Il 14 luglio 2025, Trump ha dato alla Russia 50 giorni di tempo per accettare un cessate il fuoco in Ucraina, minacciando sanzioni severe dirette e indirette. Nei giorni successivi, il presidente statunitense ha modificato la scadenza. Durante un incontro in Scozia con il primo ministro britannico Keir Starmer, Trump ha detto di essere deluso da Putin e di essersi “progressivamente allontanato” dal leader russo.

La posizione dell’Ucraina e dei leader europei

Il presidente ucraino Volodymyr Zelensky ha affermato che la priorità per i colloqui è il cessate il fuoco, sottolineando l’importanza della partecipazione di Kiev a qualsiasi negoziato che riguardi l’Ucraina. In una conferenza stampa con il cancelliere tedesco Friedrich Merz, Zelensky ha dichiarato: “Oggi abbiamo parlato di cessate il fuoco. Il presidente Trump ha detto che questa è una delle sue priorità nella conversazione con il presidente Putin”. Merz ha ribadito che i leader europei puntano prima a un cessate il fuoco, poi a un accordo quadro e infine a possibili negoziati sulle questioni territoriali, partendo dalla linea di contatto.

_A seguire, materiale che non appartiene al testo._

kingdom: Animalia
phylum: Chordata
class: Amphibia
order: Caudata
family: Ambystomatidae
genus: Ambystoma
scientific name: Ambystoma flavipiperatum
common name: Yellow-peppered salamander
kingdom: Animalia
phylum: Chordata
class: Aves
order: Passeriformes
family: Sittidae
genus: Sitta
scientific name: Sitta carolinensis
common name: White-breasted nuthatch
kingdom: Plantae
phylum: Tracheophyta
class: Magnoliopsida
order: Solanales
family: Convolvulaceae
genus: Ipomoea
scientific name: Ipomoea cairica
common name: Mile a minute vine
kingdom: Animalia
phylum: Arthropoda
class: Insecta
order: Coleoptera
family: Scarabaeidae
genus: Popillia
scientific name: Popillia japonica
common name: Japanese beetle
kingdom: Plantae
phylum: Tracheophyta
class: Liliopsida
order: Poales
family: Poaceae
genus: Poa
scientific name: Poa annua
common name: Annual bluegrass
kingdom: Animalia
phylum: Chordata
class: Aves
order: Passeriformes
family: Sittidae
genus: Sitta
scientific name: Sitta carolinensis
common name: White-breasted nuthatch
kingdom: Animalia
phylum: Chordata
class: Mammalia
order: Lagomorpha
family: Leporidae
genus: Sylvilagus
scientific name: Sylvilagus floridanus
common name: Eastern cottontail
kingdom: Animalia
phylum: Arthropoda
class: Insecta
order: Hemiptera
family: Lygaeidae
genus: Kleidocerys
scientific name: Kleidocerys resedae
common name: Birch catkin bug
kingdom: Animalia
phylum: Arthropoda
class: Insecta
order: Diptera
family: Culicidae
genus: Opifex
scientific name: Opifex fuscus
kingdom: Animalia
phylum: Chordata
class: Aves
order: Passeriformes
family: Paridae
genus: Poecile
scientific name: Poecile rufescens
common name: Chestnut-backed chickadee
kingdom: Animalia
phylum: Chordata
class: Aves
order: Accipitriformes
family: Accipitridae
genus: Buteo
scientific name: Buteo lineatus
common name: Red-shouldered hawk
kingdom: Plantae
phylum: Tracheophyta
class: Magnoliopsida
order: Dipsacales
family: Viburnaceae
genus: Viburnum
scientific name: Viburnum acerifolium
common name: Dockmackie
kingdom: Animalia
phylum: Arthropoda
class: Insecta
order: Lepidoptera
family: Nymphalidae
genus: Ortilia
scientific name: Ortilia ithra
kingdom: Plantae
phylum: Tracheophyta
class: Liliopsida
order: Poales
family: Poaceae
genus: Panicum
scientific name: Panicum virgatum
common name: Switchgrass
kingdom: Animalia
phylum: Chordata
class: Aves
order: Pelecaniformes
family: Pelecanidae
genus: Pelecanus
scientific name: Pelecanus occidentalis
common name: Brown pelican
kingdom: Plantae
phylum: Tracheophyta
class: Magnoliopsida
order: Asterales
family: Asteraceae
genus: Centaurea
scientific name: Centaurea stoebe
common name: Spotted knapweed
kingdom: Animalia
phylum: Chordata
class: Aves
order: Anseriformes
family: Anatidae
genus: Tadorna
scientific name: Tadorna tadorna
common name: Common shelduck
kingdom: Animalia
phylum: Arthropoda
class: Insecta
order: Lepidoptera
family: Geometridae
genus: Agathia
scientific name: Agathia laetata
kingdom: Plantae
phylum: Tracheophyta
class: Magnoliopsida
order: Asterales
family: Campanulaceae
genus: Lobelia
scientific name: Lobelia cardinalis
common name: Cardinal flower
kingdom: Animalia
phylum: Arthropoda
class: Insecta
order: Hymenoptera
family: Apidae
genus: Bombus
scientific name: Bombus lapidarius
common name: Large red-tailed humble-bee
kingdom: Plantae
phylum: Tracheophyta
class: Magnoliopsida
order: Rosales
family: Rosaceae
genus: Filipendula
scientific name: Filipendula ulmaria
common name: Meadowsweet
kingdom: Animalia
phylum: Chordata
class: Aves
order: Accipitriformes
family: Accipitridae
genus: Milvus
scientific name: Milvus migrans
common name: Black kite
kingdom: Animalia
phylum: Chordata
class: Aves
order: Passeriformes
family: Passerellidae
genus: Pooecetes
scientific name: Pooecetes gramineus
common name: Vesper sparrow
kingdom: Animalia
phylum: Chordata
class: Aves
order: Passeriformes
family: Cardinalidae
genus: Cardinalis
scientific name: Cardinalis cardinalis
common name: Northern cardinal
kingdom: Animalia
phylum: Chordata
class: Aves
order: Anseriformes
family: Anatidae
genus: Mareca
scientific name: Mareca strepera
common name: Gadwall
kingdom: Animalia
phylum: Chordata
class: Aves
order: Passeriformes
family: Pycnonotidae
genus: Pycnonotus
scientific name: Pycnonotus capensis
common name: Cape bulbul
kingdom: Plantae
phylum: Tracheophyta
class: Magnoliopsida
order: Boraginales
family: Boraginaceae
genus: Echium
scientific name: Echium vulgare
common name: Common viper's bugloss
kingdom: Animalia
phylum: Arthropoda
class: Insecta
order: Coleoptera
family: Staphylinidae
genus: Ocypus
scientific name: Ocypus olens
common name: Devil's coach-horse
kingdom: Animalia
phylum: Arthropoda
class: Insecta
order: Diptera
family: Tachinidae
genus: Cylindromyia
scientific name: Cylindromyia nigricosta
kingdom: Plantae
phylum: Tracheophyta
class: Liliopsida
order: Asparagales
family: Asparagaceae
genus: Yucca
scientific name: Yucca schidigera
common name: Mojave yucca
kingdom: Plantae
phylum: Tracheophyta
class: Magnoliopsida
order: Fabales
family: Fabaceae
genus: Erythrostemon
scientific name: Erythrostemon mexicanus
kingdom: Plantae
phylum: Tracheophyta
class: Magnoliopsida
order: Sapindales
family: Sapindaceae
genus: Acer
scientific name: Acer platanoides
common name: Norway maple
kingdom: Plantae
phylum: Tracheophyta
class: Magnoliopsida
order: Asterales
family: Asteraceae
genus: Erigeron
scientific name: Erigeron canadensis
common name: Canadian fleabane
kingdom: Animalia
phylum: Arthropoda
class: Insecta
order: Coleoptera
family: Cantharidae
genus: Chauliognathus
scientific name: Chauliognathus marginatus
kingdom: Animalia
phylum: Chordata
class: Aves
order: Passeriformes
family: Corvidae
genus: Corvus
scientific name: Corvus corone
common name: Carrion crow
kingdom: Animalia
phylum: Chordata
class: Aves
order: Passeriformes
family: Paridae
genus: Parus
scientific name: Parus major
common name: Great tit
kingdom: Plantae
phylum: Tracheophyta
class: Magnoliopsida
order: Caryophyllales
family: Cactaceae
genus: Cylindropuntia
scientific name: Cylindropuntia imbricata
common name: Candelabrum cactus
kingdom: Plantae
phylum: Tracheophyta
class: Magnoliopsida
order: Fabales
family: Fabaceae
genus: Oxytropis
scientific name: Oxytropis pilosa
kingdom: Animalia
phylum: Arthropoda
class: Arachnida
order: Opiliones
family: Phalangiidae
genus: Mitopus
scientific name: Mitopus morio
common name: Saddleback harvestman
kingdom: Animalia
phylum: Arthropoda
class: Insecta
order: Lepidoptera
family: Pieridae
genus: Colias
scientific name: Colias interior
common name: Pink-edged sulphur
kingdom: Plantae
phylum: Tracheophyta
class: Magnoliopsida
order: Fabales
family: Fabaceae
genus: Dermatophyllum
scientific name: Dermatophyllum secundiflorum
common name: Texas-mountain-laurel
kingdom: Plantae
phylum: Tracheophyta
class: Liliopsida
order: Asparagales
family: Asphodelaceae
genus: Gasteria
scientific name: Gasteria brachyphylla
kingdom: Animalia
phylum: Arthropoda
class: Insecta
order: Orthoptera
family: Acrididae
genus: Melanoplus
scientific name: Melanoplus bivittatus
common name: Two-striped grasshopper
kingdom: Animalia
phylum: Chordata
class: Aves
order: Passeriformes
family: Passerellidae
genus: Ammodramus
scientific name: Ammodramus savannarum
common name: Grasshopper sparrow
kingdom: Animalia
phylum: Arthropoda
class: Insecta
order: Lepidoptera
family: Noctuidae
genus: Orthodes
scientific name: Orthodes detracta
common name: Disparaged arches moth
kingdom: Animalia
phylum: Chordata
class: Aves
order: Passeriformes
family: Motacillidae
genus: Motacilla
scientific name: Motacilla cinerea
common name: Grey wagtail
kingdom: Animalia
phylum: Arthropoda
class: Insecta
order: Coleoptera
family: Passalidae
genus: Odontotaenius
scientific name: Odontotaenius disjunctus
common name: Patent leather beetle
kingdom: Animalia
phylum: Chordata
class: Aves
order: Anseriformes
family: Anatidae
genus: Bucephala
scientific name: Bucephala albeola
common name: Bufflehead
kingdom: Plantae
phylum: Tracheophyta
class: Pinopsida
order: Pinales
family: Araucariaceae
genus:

Zelensky, rivolgendosi a Trump dopo una telefonata, ha detto: “Putin sta bluffando dicendo che le sanzioni non funzionano, che non sono nulla. In realtà le sanzioni stanno colpendo duramente l’economia russa”. Trump ha confermato che incontrerà Putin senza la presenza diretta di Zelensky o dei leader europei, ma ha aggiunto che il colloquio in Alaska serve come preparazione per un secondo incontro a cui potrebbe partecipare anche il presidente ucraino.

L’aspettativa di The Donald

Trump ha affermato che, se il vertice di Alaska si concluderà con dei progressi, ci sarà un secondo incontro con la partecipazione di Zelensky. Il presidente statunitense ha detto di voler “apparecchiare la tavola per un secondo vertice”, che potrebbe essere organizzato “quasi immediatamente” dopo il primo faccia a faccia con Putin. Zelensky ha confermato: “Il presidente degli Stati Uniti ne ha parlato più volte. Mi ha detto che dopo l’incontro in Alaska ci saremmo messi in contatto e avremmo discusso tutti i risultati, se ce ne fossero stati, e determinato i nostri prossimi passi”.